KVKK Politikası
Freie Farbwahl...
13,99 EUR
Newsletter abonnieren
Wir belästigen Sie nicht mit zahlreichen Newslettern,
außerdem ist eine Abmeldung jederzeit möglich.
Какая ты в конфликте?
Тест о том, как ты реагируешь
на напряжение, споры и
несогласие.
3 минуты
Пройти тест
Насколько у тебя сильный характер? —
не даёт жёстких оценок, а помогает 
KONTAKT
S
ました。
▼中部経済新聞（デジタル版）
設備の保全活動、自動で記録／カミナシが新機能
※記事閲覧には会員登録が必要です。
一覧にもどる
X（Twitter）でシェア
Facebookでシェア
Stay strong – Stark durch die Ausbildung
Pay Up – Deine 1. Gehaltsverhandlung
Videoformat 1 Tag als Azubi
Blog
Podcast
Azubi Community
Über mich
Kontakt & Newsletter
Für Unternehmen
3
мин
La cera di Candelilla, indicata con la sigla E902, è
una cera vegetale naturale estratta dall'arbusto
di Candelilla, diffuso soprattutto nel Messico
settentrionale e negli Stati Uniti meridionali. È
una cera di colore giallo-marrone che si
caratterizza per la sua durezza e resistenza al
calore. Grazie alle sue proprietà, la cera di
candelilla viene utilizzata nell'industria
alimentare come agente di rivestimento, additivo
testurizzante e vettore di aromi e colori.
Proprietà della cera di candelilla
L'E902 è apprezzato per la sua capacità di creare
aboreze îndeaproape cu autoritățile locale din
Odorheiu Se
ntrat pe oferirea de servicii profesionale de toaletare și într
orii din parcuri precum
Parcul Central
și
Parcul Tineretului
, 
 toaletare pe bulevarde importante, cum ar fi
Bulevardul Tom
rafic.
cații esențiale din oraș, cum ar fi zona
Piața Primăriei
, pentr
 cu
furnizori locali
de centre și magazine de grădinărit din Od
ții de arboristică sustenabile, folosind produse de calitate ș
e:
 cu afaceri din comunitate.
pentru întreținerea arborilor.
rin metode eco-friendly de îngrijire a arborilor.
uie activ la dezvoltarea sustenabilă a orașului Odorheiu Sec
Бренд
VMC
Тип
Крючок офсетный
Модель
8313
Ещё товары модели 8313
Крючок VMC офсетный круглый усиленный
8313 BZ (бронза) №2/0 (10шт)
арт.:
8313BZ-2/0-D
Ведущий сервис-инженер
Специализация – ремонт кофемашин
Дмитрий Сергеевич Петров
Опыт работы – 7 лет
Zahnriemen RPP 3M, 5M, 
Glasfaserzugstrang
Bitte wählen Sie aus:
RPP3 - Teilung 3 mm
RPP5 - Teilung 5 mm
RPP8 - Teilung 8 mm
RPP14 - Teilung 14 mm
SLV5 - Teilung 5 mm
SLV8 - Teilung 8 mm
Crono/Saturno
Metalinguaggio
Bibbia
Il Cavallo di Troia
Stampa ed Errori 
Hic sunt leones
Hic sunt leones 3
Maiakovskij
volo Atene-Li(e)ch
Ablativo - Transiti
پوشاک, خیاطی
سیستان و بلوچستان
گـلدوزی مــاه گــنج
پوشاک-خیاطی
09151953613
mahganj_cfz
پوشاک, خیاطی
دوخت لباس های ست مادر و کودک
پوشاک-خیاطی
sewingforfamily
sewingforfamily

==

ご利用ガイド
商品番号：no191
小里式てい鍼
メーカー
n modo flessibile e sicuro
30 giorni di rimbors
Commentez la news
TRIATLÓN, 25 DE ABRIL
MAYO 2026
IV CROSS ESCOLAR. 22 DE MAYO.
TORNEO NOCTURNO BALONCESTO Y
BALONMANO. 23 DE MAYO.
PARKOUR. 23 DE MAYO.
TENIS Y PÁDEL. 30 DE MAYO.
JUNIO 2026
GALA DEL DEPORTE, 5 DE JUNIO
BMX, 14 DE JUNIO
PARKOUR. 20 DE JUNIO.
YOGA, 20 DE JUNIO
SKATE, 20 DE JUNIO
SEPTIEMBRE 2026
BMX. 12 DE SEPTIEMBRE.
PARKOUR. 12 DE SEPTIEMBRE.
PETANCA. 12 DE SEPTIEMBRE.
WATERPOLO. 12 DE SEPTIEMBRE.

ASSIGNMENT
Copy out the data word for word, starting at the line containing "KVKK Politikası" and ending at the line containing "Facebookでシェア", with both of those lines included.

COMPLETED EXERCISE
KVKK Politikası
Freie Farbwahl...
13,99 EUR
Newsletter abonnieren
Wir belästigen Sie nicht mit zahlreichen Newslettern,
außerdem ist eine Abmeldung jederzeit möglich.
Какая ты в конфликте?
Тест о том, как ты реагируешь
на напряжение, споры и
несогласие.
3 минуты
Пройти тест
Насколько у тебя сильный характер? —
не даёт жёстких оценок, а помогает 
KONTAKT
S
ました。
▼中部経済新聞（デジタル版）
設備の保全活動、自動で記録／カミナシが新機能
※記事閲覧には会員登録が必要です。
一覧にもどる
X（Twitter）でシェア
Facebookでシェア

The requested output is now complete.